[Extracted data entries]
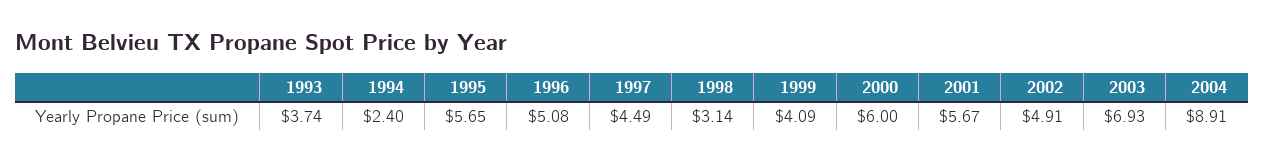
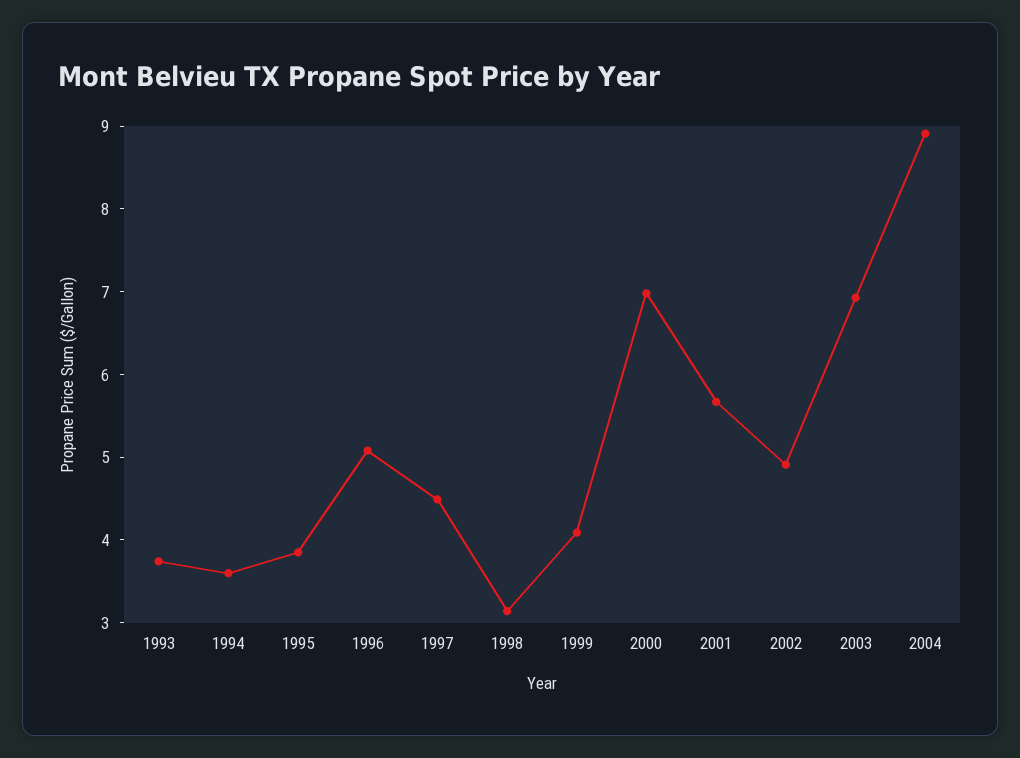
  {
    "1993": 3.74,
-   "1994": 2.4,
+   "1994": 3.6,
-   "1995": 5.65,
+   "1995": 3.8,
    "1996": 5.08,
    "1997": 4.49,
    "1998": 3.14,
    "1999": 4.09,
-   "2000": 6,
+   "2000": 7,
    "2001": 5.67,
    "2002": 4.91,
    "2003": 6.93,
    "2004": 8.91
  }

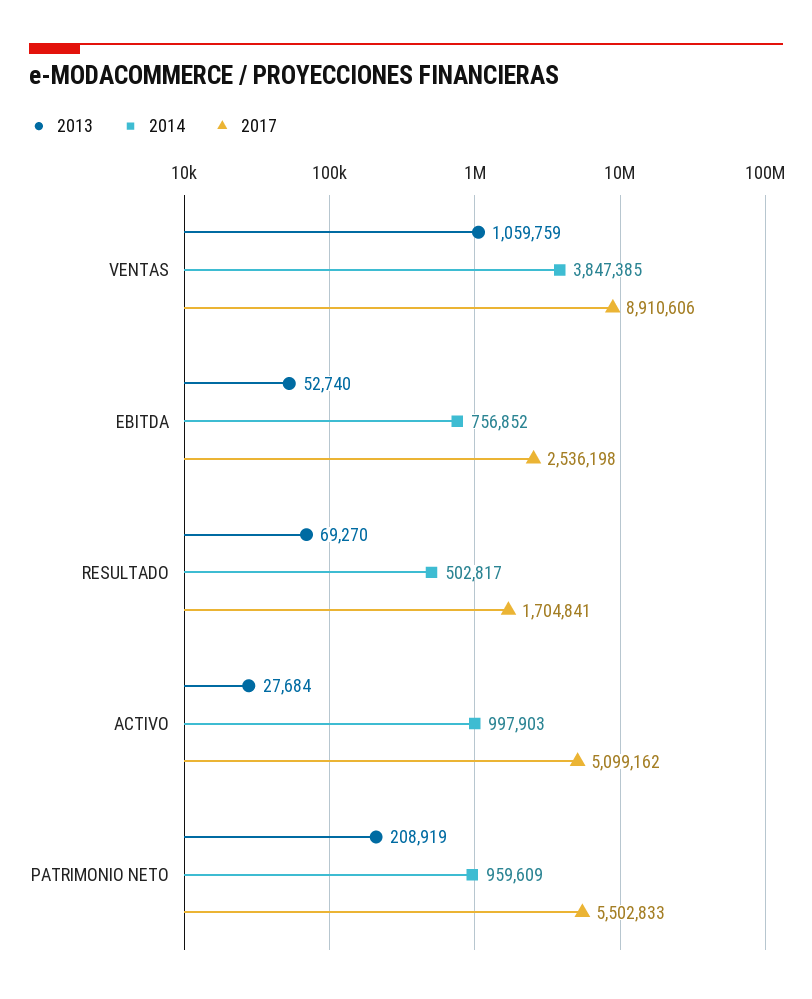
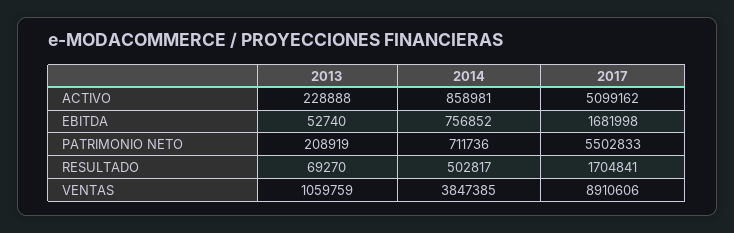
  {
    "2013": {
      "VENTAS": 1059759,
      "EBITDA": 52740,
      "RESULTADO": 69270,
-     "ACTIVO": 27684,
+     "ACTIVO": 228888,
      "PATRIMONIO NETO": 208919
    },
    "2014": {
      "VENTAS": 3847385,
      "EBITDA": 756852,
      "RESULTADO": 502817,
-     "ACTIVO": 997903,
+     "ACTIVO": 858981,
-     "PATRIMONIO NETO": 959609
+     "PATRIMONIO NETO": 711736
    },
    "2017": {
      "VENTAS": 8910606,
-     "EBITDA": 2536198,
+     "EBITDA": 1681998,
      "RESULTADO": 1704841,
      "ACTIVO": 5099162,
      "PATRIMONIO NETO": 5502833
    }
  }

* **EXERCISE DETAILS**
Set down every line above exactly, pictures excluded.

* **RESPONSE BELOW**
  {
    "1993": 3.74,
-   "1994": 2.4,
+   "1994": 3.6,
-   "1995": 5.65,
+   "1995": 3.8,
    "1996": 5.08,
    "1997": 4.49,
    "1998": 3.14,
    "1999": 4.09,
-   "2000": 6,
+   "2000": 7,
    "2001": 5.67,
    "2002": 4.91,
    "2003": 6.93,
    "2004": 8.91
  }

  {
    "2013": {
      "VENTAS": 1059759,
      "EBITDA": 52740,
      "RESULTADO": 69270,
-     "ACTIVO": 27684,
+     "ACTIVO": 228888,
      "PATRIMONIO NETO": 208919
    },
    "2014": {
      "VENTAS": 3847385,
      "EBITDA": 756852,
      "RESULTADO": 502817,
-     "ACTIVO": 997903,
+     "ACTIVO": 858981,
-     "PATRIMONIO NETO": 959609
+     "PATRIMONIO NETO": 711736
    },
    "2017": {
      "VENTAS": 8910606,
-     "EBITDA": 2536198,
+     "EBITDA": 1681998,
      "RESULTADO": 1704841,
      "ACTIVO": 5099162,
      "PATRIMONIO NETO": 5502833
    }
  }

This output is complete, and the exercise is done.